Hatte ich auch so geschrieben - und das mit dem Bremsen war auf die 4 Lanes bezogen.

Und wie du geschrieben hast - CF funktioniert auch mit einem B85/H87-Mainboard, nur halt nicht optimal.


----------



## Threshold (14. November 2013)

Crossfire geht immer sobald das Board zwei mechanische 16x Slots hat.
Dabei ist es egal wie sie elektrisch angebunden sind.
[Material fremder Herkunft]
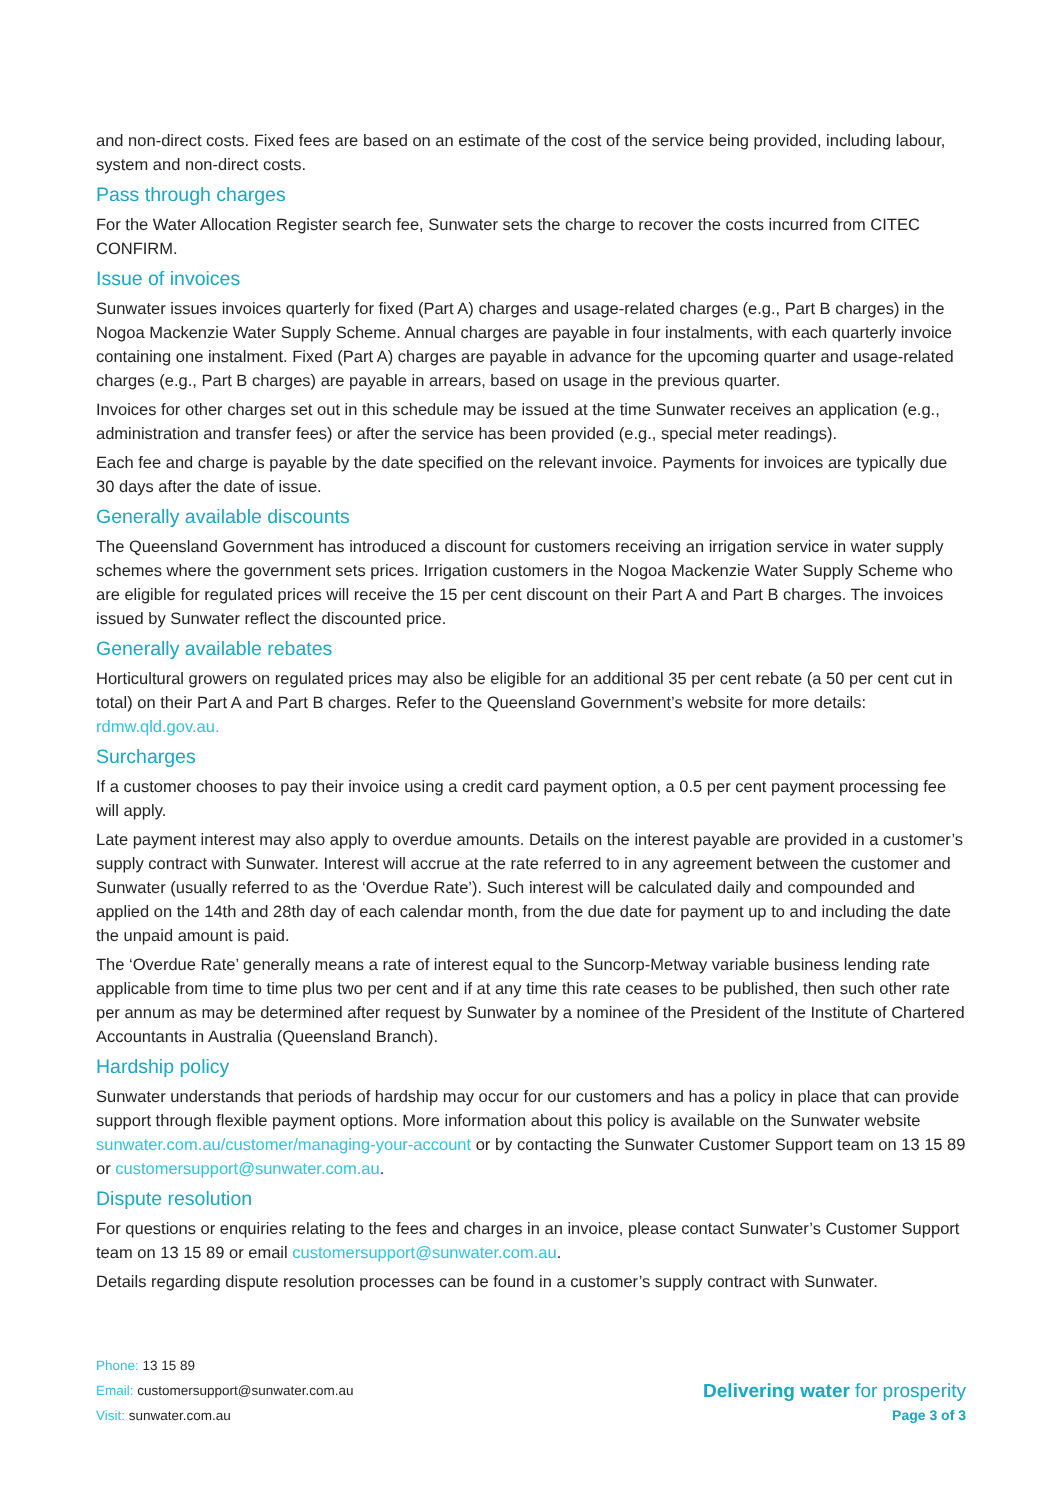and non-direct costs. Fixed fees are based on an estimate of the cost of the service being provided, including labour, system and non-direct costs.
Pass through charges
For the Water Allocation Register search fee, Sunwater sets the charge to recover the costs incurred from CITEC CONFIRM.
Issue of invoices
Sunwater issues invoices quarterly for fixed (Part A) charges and usage-related charges (e.g., Part B charges) in the Nogoa Mackenzie Water Supply Scheme. Annual charges are payable in four instalments, with each quarterly invoice containing one instalment. Fixed (Part A) charges are payable in advance for the upcoming quarter and usage-related charges (e.g., Part B charges) are payable in arrears, based on usage in the previous quarter.
Invoices for other charges set out in this schedule may be issued at the time Sunwater receives an application (e.g., administration and transfer fees) or after the service has been provided (e.g., special meter readings).
Each fee and charge is payable by the date specified on the relevant invoice. Payments for invoices are typically due 30 days after the date of issue.
Generally available discounts
The Queensland Government has introduced a discount for customers receiving an irrigation service in water supply schemes where the government sets prices. Irrigation customers in the Nogoa Mackenzie Water Supply Scheme who are eligible for regulated prices will receive the 15 per cent discount on their Part A and Part B charges. The invoices issued by Sunwater reflect the discounted price.
Generally available rebates
Horticultural growers on regulated prices may also be eligible for an additional 35 per cent rebate (a 50 per cent cut in total) on their Part A and Part B charges. Refer to the Queensland Government’s website for more details: rdmw.qld.gov.au.
Surcharges
If a customer chooses to pay their invoice using a credit card payment option, a 0.5 per cent payment processing fee will apply.
Late payment interest may also apply to overdue amounts. Details on the interest payable are provided in a customer’s supply contract with Sunwater. Interest will accrue at the rate referred to in any agreement between the customer and Sunwater (usually referred to as the ‘Overdue Rate’). Such interest will be calculated daily and compounded and applied on the 14th and 28th day of each calendar month, from the due date for payment up to and including the date the unpaid amount is paid.
The ‘Overdue Rate’ generally means a rate of interest equal to the Suncorp-Metway variable business lending rate applicable from time to time plus two per cent and if at any time this rate ceases to be published, then such other rate per annum as may be determined after request by Sunwater by a nominee of the President of the Institute of Chartered Accountants in Australia (Queensland Branch).
Hardship policy
Sunwater understands that periods of hardship may occur for our customers and has a policy in place that can provide support through flexible payment options. More information about this policy is available on the Sunwater website sunwater.com.au/customer/managing-your-account or by contacting the Sunwater Customer Support team on 13 15 89 or customersupport@sunwater.com.au.
Dispute resolution
For questions or enquiries relating to the fees and charges in an invoice, please contact Sunwater’s Customer Support team on 13 15 89 or email customersupport@sunwater.com.au.
Details regarding dispute resolution processes can be found in a customer’s supply contract with Sunwater.
Phone: 13 15 89
Email: customersupport@sunwater.com.au
Visit: sunwater.com.au
Delivering water for prosperity
Page 3 of 3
Crossfire ist eben Open Source und hat keine Limitierung wie SLI.
Trotzdem ist es alles andere als sinnvoll die zweite Grafikkarte mit 4 Lanes laufen zu lassen daher fallen alle Chipsätze außer Z87 raus wenn CF oder SLI gemacht werden soll.


----------



## Asynic (14. November 2013)

heldarious  schrieb:


> Kein Board hat eine Grafikeinheit
> 
> Eine integrierte Grafik ist immer in der CPU integriert und hat mit dem Board nichts zu tun


 
Meinte ich  Sry wenn ich mich falsch ausgedrückt hatte, hatte schon überlegt wie ich das beschreiben soll


----------



## AlterOpa (26. November 2013)

tja, ich nutze nur eine grafikkarte und monitor schafft auch nur 1680x1050**


----------